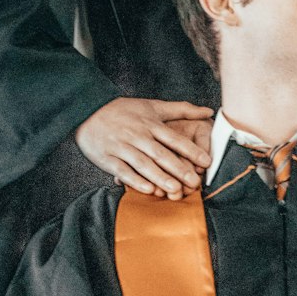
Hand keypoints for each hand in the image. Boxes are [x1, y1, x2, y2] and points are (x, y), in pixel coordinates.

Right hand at [75, 98, 212, 197]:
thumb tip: (208, 111)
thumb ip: (181, 109)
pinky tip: (147, 190)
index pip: (174, 138)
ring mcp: (122, 147)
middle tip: (194, 182)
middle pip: (161, 154)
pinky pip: (123, 171)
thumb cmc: (124, 110)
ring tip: (174, 189)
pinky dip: (135, 180)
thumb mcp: (152, 106)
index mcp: (150, 123)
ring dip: (159, 177)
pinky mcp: (108, 158)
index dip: (191, 150)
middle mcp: (138, 135)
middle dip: (178, 168)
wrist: (89, 111)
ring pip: (143, 164)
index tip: (206, 162)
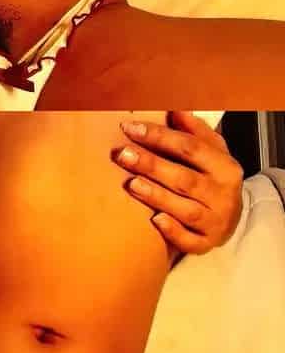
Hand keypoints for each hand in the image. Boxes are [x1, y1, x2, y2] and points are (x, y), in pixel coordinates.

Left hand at [114, 112, 243, 254]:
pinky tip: (155, 220)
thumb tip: (175, 109)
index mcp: (225, 167)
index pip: (190, 148)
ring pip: (185, 209)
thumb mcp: (211, 151)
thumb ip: (193, 131)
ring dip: (157, 196)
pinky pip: (189, 240)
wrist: (229, 218)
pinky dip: (173, 231)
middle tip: (123, 154)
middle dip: (152, 165)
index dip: (159, 136)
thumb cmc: (211, 178)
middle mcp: (223, 195)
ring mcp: (215, 221)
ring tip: (132, 183)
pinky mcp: (205, 243)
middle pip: (184, 178)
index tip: (130, 128)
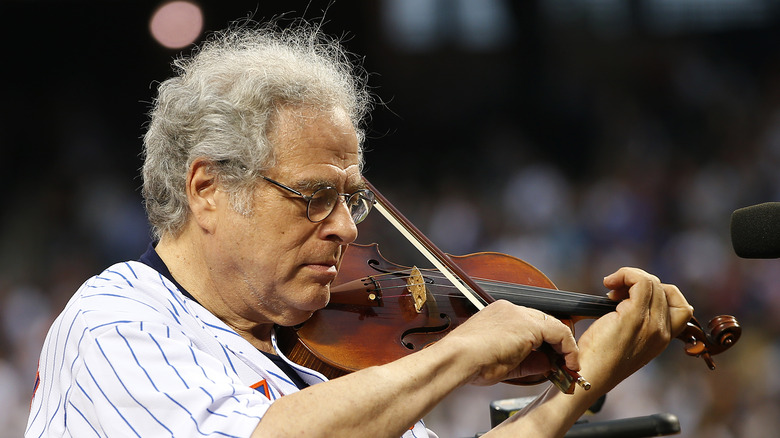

══════════════════════════════

= Work order =
The lines to copy run from the one with "middle tip: (123, 154)" through the end of the material. Write them out exactly, leaving out the pictures.

= Solution for this problem =
middle tip: (123, 154)
middle dip: (152, 165)
index dip: (159, 136)
thumb cmc: (211, 178)
middle mcp: (223, 195)
ring mcp: (215, 221)
ring tip: (132, 183)
pinky mcp: (205, 243)
middle pip: (184, 178)
index tip: (130, 128)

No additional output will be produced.